• WORK REQUEST
Strip out the pictures and transcribe the records that follow exactly.

• DATA LISTING
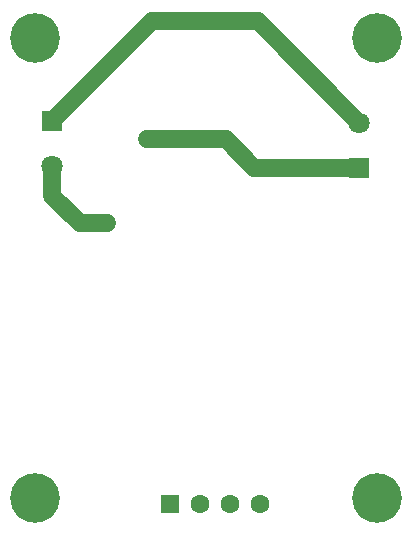
<source format=gbl>
%FSLAX24Y24*%
%MOIN*%
G70*
G01*
G75*
G04 Layer_Physical_Order=2*
G04 Layer_Color=16711680*
%ADD10R,0.1024X0.0433*%
%ADD11R,0.0512X0.0591*%
%ADD12R,0.0591X0.0984*%
%ADD13R,0.2205X0.2677*%
%ADD14R,0.0591X0.0512*%
%ADD15R,0.0709X0.0906*%
%ADD16R,0.0551X0.0669*%
%ADD17C,0.0600*%
%ADD18C,0.0300*%
%ADD19C,0.0120*%
%ADD20C,0.0160*%
%ADD21C,0.1654*%
%ADD22C,0.0630*%
%ADD23R,0.0630X0.0630*%
%ADD24C,0.0709*%
%ADD25R,0.0709X0.0709*%
%ADD26C,0.0320*%
D17*
X2677Y10354D02*
X3583D01*
X4921Y13150D02*
X7559D01*
X8504Y12205D01*
X12008D01*
X1772Y11260D02*
X2677Y10354D01*
X1772Y11260D02*
Y12256D01*
X8622Y17087D02*
X12008Y13701D01*
X5102Y17087D02*
X8622D01*
X1772Y13756D02*
X5102Y17087D01*
D21*
X1181Y16535D02*
D03*
Y1181D02*
D03*
X12598Y16535D02*
D03*
Y1181D02*
D03*
D22*
X8709Y984D02*
D03*
X7709D02*
D03*
X6709D02*
D03*
D23*
X5709D02*
D03*
D24*
X1772Y12256D02*
D03*
X12008Y13705D02*
D03*
D25*
X1772Y13756D02*
D03*
X12008Y12205D02*
D03*
D26*
X3543Y10354D02*
D03*
X2638Y10394D02*
D03*
X10827Y12205D02*
D03*
X8465Y12244D02*
D03*
X7520Y13150D02*
D03*
X6220D02*
D03*
X4921D02*
D03*
X9646Y12205D02*
D03*
X10354Y15315D02*
D03*
X9488Y16220D02*
D03*
X11220Y14488D02*
D03*
X7480Y17087D02*
D03*
X6299D02*
D03*
X5118Y17047D02*
D03*
X3465Y15472D02*
D03*
X4370Y16339D02*
D03*
X1811Y11260D02*
D03*
X8661Y17047D02*
D03*
X2520Y14528D02*
D03*
M02*

</source>
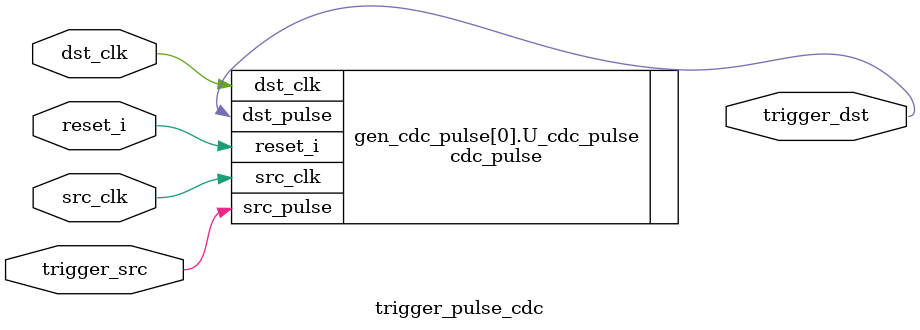
<source format=v>
`include "includes.v"
`timescale 1 ns / 1 ps
`default_nettype none

/***********************************************************************
This file is part of the ChipWhisperer Project. See www.newae.com for more
details, or the codebase at http://www.chipwhisperer.com

Copyright (c) 2022, NewAE Technology Inc. All rights reserved.
Author: Jean-Pierre Thibault <jpthibault@newae.com>

  chipwhisperer is free software: you can redistribute it and/or modify
  it under the terms of the GNU General Public License as published by
  the Free Software Foundation, either version 3 of the License, or
  (at your option) any later version.

  chipwhisperer is distributed in the hope that it will be useful,
  but WITHOUT ANY WARRANTY; without even the implied warranty of
  MERCHANTABILITY or FITNESS FOR A PARTICULAR PURPOSE.  See the
  GNU Lesser General Public License for more details.

  You should have received a copy of the GNU General Public License
  along with chipwhisperer.  If not, see <http://www.gnu.org/licenses/>.
*************************************************************************/

module trigger_pulse_cdc #(
    parameter pWIDTH = 1
)(
    input  wire                 reset_i,
    input  wire                 src_clk,
    input  wire                 dst_clk,
    input  wire [pWIDTH-1:0]    trigger_src,
    output wire [pWIDTH-1:0]    trigger_dst
);

genvar i;
generate
    for (i = 0; i < pWIDTH; i = i + 1) begin: gen_cdc_pulse
        cdc_pulse U_cdc_pulse (
           .reset_i       (reset_i),
           .src_clk       (src_clk),
           .src_pulse     (trigger_src[i]),
           .dst_clk       (dst_clk),
           .dst_pulse     (trigger_dst[i])
        );
    end
endgenerate


endmodule
`default_nettype wire

</source>
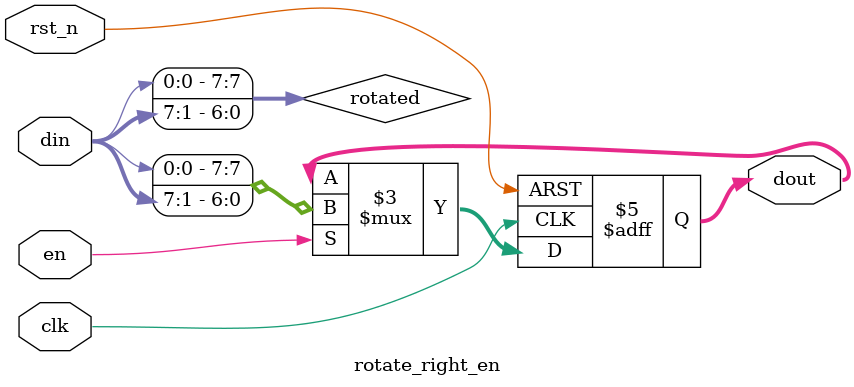
<source format=sv>
module rotate_right_en #(parameter W=8) (
    input clk,
    input en,
    input rst_n,
    input [W-1:0] din,
    output reg [W-1:0] dout
);
    wire [W-1:0] rotated;
    assign rotated = {din[0], din[W-1:1]};
    always @(posedge clk or negedge rst_n) begin
        if (!rst_n)
            dout <= {W{1'b0}};
        else if (en)
            dout <= rotated;
    end
endmodule
</source>
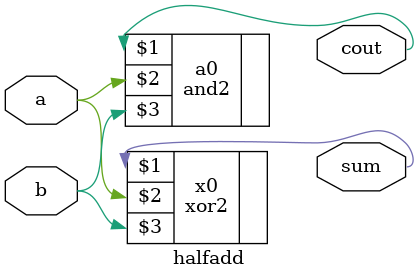
<source format=v>
module halfadd(a, b,sum, cout);
input a, b;
output sum, cout;
 xor2 x0(sum,a,b);    
 and2 a0(cout,a,b);  
endmodule 
</source>
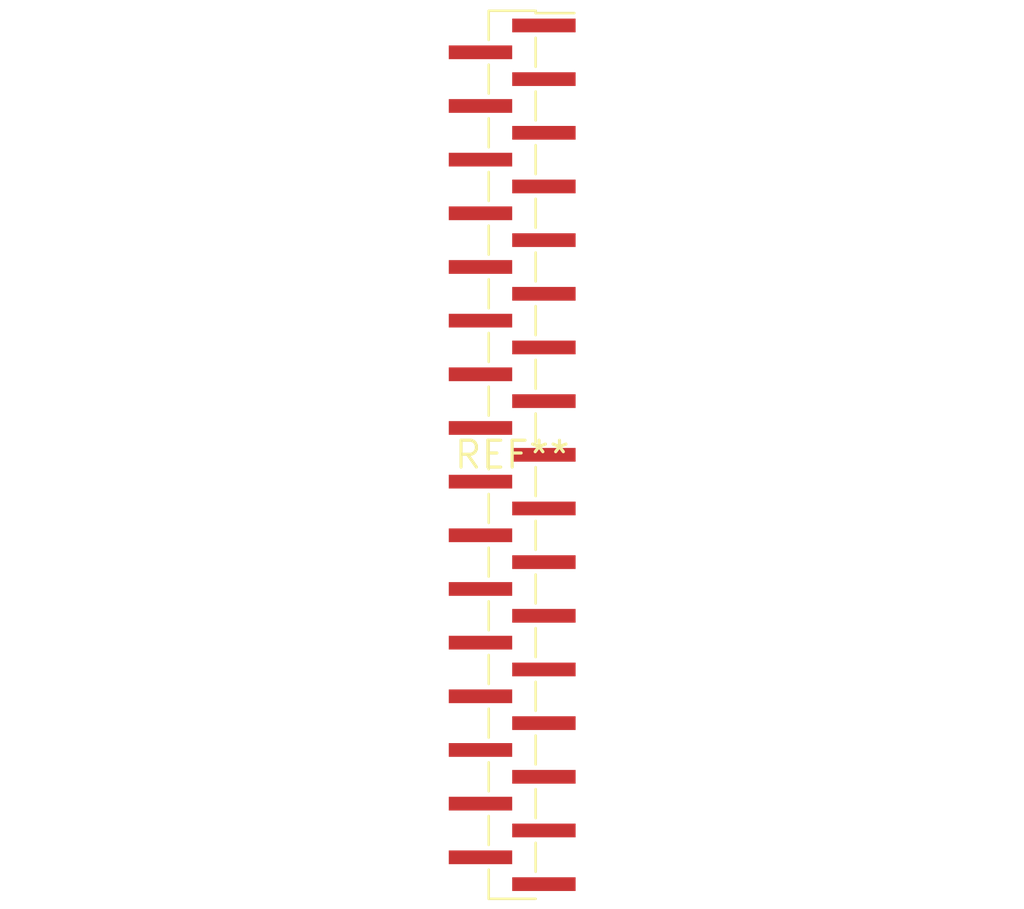
<source format=kicad_pcb>
(kicad_pcb (version 20240108) (generator pcbnew)

  (general
    (thickness 1.6)
  )

  (paper "A4")
  (layers
    (0 "F.Cu" signal)
    (31 "B.Cu" signal)
    (32 "B.Adhes" user "B.Adhesive")
    (33 "F.Adhes" user "F.Adhesive")
    (34 "B.Paste" user)
    (35 "F.Paste" user)
    (36 "B.SilkS" user "B.Silkscreen")
    (37 "F.SilkS" user "F.Silkscreen")
    (38 "B.Mask" user)
    (39 "F.Mask" user)
    (40 "Dwgs.User" user "User.Drawings")
    (41 "Cmts.User" user "User.Comments")
    (42 "Eco1.User" user "User.Eco1")
    (43 "Eco2.User" user "User.Eco2")
    (44 "Edge.Cuts" user)
    (45 "Margin" user)
    (46 "B.CrtYd" user "B.Courtyard")
    (47 "F.CrtYd" user "F.Courtyard")
    (48 "B.Fab" user)
    (49 "F.Fab" user)
    (50 "User.1" user)
    (51 "User.2" user)
    (52 "User.3" user)
    (53 "User.4" user)
    (54 "User.5" user)
    (55 "User.6" user)
    (56 "User.7" user)
    (57 "User.8" user)
    (58 "User.9" user)
  )

  (setup
    (pad_to_mask_clearance 0)
    (pcbplotparams
      (layerselection 0x00010fc_ffffffff)
      (plot_on_all_layers_selection 0x0000000_00000000)
      (disableapertmacros false)
      (usegerberextensions false)
      (usegerberattributes false)
      (usegerberadvancedattributes false)
      (creategerberjobfile false)
      (dashed_line_dash_ratio 12.000000)
      (dashed_line_gap_ratio 3.000000)
      (svgprecision 4)
      (plotframeref false)
      (viasonmask false)
      (mode 1)
      (useauxorigin false)
      (hpglpennumber 1)
      (hpglpenspeed 20)
      (hpglpendiameter 15.000000)
      (dxfpolygonmode false)
      (dxfimperialunits false)
      (dxfusepcbnewfont false)
      (psnegative false)
      (psa4output false)
      (plotreference false)
      (plotvalue false)
      (plotinvisibletext false)
      (sketchpadsonfab false)
      (subtractmaskfromsilk false)
      (outputformat 1)
      (mirror false)
      (drillshape 1)
      (scaleselection 1)
      (outputdirectory "")
    )
  )

  (net 0 "")

  (footprint "PinHeader_1x33_P1.27mm_Vertical_SMD_Pin1Right" (layer "F.Cu") (at 0 0))

)

</source>
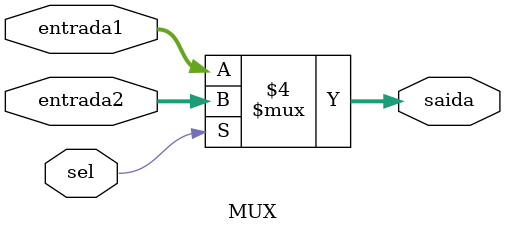
<source format=v>

module MUX (input sel, input[7:0] entrada1, entrada2, output reg[7:0] saida);
	always@(*)
		begin
			if(sel == 0)
				saida = entrada1;
			else
				saida = entrada2;
		end
endmodule

</source>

• RESPONSE
<source format=gbl>
%FSLAX24Y24*%
%MOIN*%
G70*
G01*
G75*
G04 Layer_Physical_Order=2*
G04 Layer_Color=16711680*
%ADD10R,0.1024X0.0433*%
%ADD11R,0.0512X0.0591*%
%ADD12R,0.0591X0.0984*%
%ADD13R,0.2205X0.2677*%
%ADD14R,0.0591X0.0512*%
%ADD15R,0.0709X0.0906*%
%ADD16R,0.0551X0.0669*%
%ADD17C,0.0600*%
%ADD18C,0.0300*%
%ADD19C,0.0120*%
%ADD20C,0.0160*%
%ADD21C,0.1654*%
%ADD22C,0.0630*%
%ADD23R,0.0630X0.0630*%
%ADD24C,0.0709*%
%ADD25R,0.0709X0.0709*%
%ADD26C,0.0320*%
D17*
X2677Y10354D02*
X3583D01*
X4921Y13150D02*
X7559D01*
X8504Y12205D01*
X12008D01*
X1772Y11260D02*
X2677Y10354D01*
X1772Y11260D02*
Y12256D01*
X8622Y17087D02*
X12008Y13701D01*
X5102Y17087D02*
X8622D01*
X1772Y13756D02*
X5102Y17087D01*
D21*
X1181Y16535D02*
D03*
Y1181D02*
D03*
X12598Y16535D02*
D03*
Y1181D02*
D03*
D22*
X8709Y984D02*
D03*
X7709D02*
D03*
X6709D02*
D03*
D23*
X5709D02*
D03*
D24*
X1772Y12256D02*
D03*
X12008Y13705D02*
D03*
D25*
X1772Y13756D02*
D03*
X12008Y12205D02*
D03*
D26*
X3543Y10354D02*
D03*
X2638Y10394D02*
D03*
X10827Y12205D02*
D03*
X8465Y12244D02*
D03*
X7520Y13150D02*
D03*
X6220D02*
D03*
X4921D02*
D03*
X9646Y12205D02*
D03*
X10354Y15315D02*
D03*
X9488Y16220D02*
D03*
X11220Y14488D02*
D03*
X7480Y17087D02*
D03*
X6299D02*
D03*
X5118Y17047D02*
D03*
X3465Y15472D02*
D03*
X4370Y16339D02*
D03*
X1811Y11260D02*
D03*
X8661Y17047D02*
D03*
X2520Y14528D02*
D03*
M02*

</source>
<source format=v>
`include "includes.v"
`timescale 1 ns / 1 ps
`default_nettype none

/***********************************************************************
This file is part of the ChipWhisperer Project. See www.newae.com for more
details, or the codebase at http://www.chipwhisperer.com

Copyright (c) 2022, NewAE Technology Inc. All rights reserved.
Author: Jean-Pierre Thibault <jpthibault@newae.com>

  chipwhisperer is free software: you can redistribute it and/or modify
  it under the terms of the GNU General Public License as published by
  the Free Software Foundation, either version 3 of the License, or
  (at your option) any later version.

  chipwhisperer is distributed in the hope that it will be useful,
  but WITHOUT ANY WARRANTY; without even the implied warranty of
  MERCHANTABILITY or FITNESS FOR A PARTICULAR PURPOSE.  See the
  GNU Lesser General Public License for more details.

  You should have received a copy of the GNU General Public License
  along with chipwhisperer.  If not, see <http://www.gnu.org/licenses/>.
*************************************************************************/

module trigger_pulse_cdc #(
    parameter pWIDTH = 1
)(
    input  wire                 reset_i,
    input  wire                 src_clk,
    input  wire                 dst_clk,
    input  wire [pWIDTH-1:0]    trigger_src,
    output wire [pWIDTH-1:0]    trigger_dst
);

genvar i;
generate
    for (i = 0; i < pWIDTH; i = i + 1) begin: gen_cdc_pulse
        cdc_pulse U_cdc_pulse (
           .reset_i       (reset_i),
           .src_clk       (src_clk),
           .src_pulse     (trigger_src[i]),
           .dst_clk       (dst_clk),
           .dst_pulse     (trigger_dst[i])
        );
    end
endgenerate


endmodule
`default_nettype wire

</source>
<source format=sv>
module rotate_right_en #(parameter W=8) (
    input clk,
    input en,
    input rst_n,
    input [W-1:0] din,
    output reg [W-1:0] dout
);
    wire [W-1:0] rotated;
    assign rotated = {din[0], din[W-1:1]};
    always @(posedge clk or negedge rst_n) begin
        if (!rst_n)
            dout <= {W{1'b0}};
        else if (en)
            dout <= rotated;
    end
endmodule
</source>
<source format=v>
module halfadd(a, b,sum, cout);
input a, b;
output sum, cout;
 xor2 x0(sum,a,b);    
 and2 a0(cout,a,b);  
endmodule 
</source>
<source format=kicad_pcb>
(kicad_pcb (version 20240108) (generator pcbnew)

  (general
    (thickness 1.6)
  )

  (paper "A4")
  (layers
    (0 "F.Cu" signal)
    (31 "B.Cu" signal)
    (32 "B.Adhes" user "B.Adhesive")
    (33 "F.Adhes" user "F.Adhesive")
    (34 "B.Paste" user)
    (35 "F.Paste" user)
    (36 "B.SilkS" user "B.Silkscreen")
    (37 "F.SilkS" user "F.Silkscreen")
    (38 "B.Mask" user)
    (39 "F.Mask" user)
    (40 "Dwgs.User" user "User.Drawings")
    (41 "Cmts.User" user "User.Comments")
    (42 "Eco1.User" user "User.Eco1")
    (43 "Eco2.User" user "User.Eco2")
    (44 "Edge.Cuts" user)
    (45 "Margin" user)
    (46 "B.CrtYd" user "B.Courtyard")
    (47 "F.CrtYd" user "F.Courtyard")
    (48 "B.Fab" user)
    (49 "F.Fab" user)
    (50 "User.1" user)
    (51 "User.2" user)
    (52 "User.3" user)
    (53 "User.4" user)
    (54 "User.5" user)
    (55 "User.6" user)
    (56 "User.7" user)
    (57 "User.8" user)
    (58 "User.9" user)
  )

  (setup
    (pad_to_mask_clearance 0)
    (pcbplotparams
      (layerselection 0x00010fc_ffffffff)
      (plot_on_all_layers_selection 0x0000000_00000000)
      (disableapertmacros false)
      (usegerberextensions false)
      (usegerberattributes false)
      (usegerberadvancedattributes false)
      (creategerberjobfile false)
      (dashed_line_dash_ratio 12.000000)
      (dashed_line_gap_ratio 3.000000)
      (svgprecision 4)
      (plotframeref false)
      (viasonmask false)
      (mode 1)
      (useauxorigin false)
      (hpglpennumber 1)
      (hpglpenspeed 20)
      (hpglpendiameter 15.000000)
      (dxfpolygonmode false)
      (dxfimperialunits false)
      (dxfusepcbnewfont false)
      (psnegative false)
      (psa4output false)
      (plotreference false)
      (plotvalue false)
      (plotinvisibletext false)
      (sketchpadsonfab false)
      (subtractmaskfromsilk false)
      (outputformat 1)
      (mirror false)
      (drillshape 1)
      (scaleselection 1)
      (outputdirectory "")
    )
  )

  (net 0 "")

  (footprint "PinHeader_1x33_P1.27mm_Vertical_SMD_Pin1Right" (layer "F.Cu") (at 0 0))

)

</source>
<source format=v>

module MUX (input sel, input[7:0] entrada1, entrada2, output reg[7:0] saida);
	always@(*)
		begin
			if(sel == 0)
				saida = entrada1;
			else
				saida = entrada2;
		end
endmodule

</source>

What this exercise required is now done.